New Zealand’s Prime Minister has warned the West not to cast Russia’s invasion of Ukraine as a broader battle between autocracy and democracy, saying it could undermine efforts to get China to help ramp-up pressure on Moscow.

In a sense, Ardern – much as it galls me to admit – is partly right. As I wrote in its first weeks, the invasion is being cynically exploited by Europe and especially by the US as a proxy war to weaken Russia and fatten the coffers of the military-industrial complex. Had it not been for Joe Biden funnelling $60 billion of weaponry paid for by US taxpayers into Ukraine, the war would almost certainly have been settled by a negotiated peace months ago – and thousands of lives spared.

But spare me for thinking that Ardern’s intervention is aimed at anything but pandering to Beijing.

However, she cautioned against framing the battle in stark ideological terms, saying it was important to bring together a broad international coalition of countries – including China – to push back against Russia.

“Let’s not assume that China, as a member of the [UN] Security Council, does not have a role to play [in] placing pressure [on Russia] in response to what is the loss of territorial integrity at the hands of Russia,” she said.

“Let’s not isolate and assume that only democracies take that view.”

It is also true-ish that, as Ardern says, Russia’s invasion is not necessarily a curtain-raiser for a Chinese invasion of Taiwan. Despite the sabre-rattling rhetoric of some Western think-tanks, a cross-straits invasion of Taiwan would be a sea-borne invasion on a scale never before attempted in human history. Normandy would have been a doddle by comparison.

“In the wake of the tensions we see rising, including in our Indo-Pacific region, diplomacy must become the strongest tool and de-escalation the loudest call,” she said.

“We won’t succeed, however, if those parties we seek to engage with are increasingly isolated and the region we inhabit becomes increasingly divided and polarised.”

ABC Australia

Ardern is echoing Beijing’s self-serving rhetoric that it is somehow a beneficent global citizen, promoting global harmony and cooperation.
The reality, as former Australian Defence Minister Kevin Andrews recently wrote, is that China is embarked on an old-fashioned “colonial project”. Xi Xinping’s signature foreign policy, the Belt and Road Intitiative, is being wielded as debt-trap diplomacy.

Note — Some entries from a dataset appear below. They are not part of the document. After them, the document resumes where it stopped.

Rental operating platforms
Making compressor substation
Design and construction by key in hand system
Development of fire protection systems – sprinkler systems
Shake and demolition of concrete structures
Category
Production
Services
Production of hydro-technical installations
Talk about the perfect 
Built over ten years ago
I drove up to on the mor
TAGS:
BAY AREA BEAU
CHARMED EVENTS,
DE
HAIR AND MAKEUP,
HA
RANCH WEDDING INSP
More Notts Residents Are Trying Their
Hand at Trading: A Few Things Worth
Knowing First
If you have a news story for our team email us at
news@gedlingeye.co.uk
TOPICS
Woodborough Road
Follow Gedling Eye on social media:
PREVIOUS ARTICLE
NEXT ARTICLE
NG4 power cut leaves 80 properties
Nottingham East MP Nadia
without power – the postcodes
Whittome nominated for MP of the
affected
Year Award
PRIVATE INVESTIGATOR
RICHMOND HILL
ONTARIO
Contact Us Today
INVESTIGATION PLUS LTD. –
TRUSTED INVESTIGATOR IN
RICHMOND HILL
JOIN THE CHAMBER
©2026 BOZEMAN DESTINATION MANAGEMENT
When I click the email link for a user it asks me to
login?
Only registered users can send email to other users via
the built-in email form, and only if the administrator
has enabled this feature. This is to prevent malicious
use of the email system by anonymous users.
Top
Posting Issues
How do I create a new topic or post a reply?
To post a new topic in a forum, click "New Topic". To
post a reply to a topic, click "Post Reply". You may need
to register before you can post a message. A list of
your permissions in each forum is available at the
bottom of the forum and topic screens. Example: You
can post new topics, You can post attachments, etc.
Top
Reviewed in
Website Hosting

The Chinese Communist Party recently passed a slew of laws that allow the People’s Liberation Army to be deployed overseas to “secure vital transport routes” and “safeguard China’s overseas investments, projects and personnel”.

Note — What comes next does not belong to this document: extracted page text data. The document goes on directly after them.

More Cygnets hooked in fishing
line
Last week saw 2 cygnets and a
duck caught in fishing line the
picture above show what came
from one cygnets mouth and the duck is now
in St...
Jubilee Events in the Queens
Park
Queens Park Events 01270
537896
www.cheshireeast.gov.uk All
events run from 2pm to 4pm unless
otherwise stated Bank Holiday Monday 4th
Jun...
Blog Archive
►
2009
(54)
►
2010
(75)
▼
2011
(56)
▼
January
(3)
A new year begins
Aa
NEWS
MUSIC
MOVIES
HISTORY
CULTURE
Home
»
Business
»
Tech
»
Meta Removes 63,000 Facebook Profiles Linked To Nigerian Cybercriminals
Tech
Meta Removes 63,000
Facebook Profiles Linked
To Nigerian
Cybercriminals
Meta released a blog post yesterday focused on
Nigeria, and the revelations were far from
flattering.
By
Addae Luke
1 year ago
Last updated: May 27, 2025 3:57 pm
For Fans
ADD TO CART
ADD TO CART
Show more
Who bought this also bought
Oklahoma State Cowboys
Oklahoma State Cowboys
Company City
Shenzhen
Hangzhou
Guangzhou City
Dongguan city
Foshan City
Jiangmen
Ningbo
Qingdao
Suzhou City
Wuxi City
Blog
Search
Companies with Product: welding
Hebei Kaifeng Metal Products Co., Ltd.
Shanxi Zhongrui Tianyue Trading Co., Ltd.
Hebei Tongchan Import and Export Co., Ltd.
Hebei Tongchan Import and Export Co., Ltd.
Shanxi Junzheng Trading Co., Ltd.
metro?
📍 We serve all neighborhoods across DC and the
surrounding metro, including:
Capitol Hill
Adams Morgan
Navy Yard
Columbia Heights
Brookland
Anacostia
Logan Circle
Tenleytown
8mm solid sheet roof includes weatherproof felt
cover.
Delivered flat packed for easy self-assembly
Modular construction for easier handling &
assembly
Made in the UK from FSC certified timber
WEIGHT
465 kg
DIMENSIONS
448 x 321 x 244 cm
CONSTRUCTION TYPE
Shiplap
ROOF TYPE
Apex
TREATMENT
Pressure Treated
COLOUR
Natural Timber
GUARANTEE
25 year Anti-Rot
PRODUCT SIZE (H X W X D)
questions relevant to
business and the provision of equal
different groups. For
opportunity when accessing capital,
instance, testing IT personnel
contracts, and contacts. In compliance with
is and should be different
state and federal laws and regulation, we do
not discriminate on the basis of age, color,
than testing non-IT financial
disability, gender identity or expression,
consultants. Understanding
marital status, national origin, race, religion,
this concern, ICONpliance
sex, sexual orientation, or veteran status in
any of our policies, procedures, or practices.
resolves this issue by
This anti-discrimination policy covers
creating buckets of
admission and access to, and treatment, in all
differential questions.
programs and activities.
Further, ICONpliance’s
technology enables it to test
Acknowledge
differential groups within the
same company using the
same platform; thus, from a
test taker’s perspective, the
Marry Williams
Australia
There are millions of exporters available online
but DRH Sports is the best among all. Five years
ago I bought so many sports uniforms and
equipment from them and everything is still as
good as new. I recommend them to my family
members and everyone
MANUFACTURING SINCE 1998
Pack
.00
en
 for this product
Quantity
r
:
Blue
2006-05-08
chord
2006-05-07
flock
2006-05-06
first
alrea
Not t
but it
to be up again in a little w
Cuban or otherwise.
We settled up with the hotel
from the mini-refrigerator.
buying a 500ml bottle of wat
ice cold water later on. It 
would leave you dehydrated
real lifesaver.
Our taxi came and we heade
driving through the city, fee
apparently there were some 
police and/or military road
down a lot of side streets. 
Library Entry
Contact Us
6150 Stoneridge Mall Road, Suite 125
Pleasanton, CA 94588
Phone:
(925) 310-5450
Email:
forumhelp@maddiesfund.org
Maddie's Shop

Where Russia is bluntly asserting its interests in its region, China is being far more subtle.

And its useful idiots are following its lead. They may be telling the truth – or at least part of it – but they do so with very bad intent indeed.

The intent is to “de-escalate tensions” and give China the breathing space it has enjoyed to date, to extend its web of influence across the Pacific, unmolested and unopposed. Even now, Honiara is green-lighting an escalating Chinese “police” presence on its islands.

But the Solomons are far from the only islands in the South Pacific who are holding their hands out for Beijing’s cash.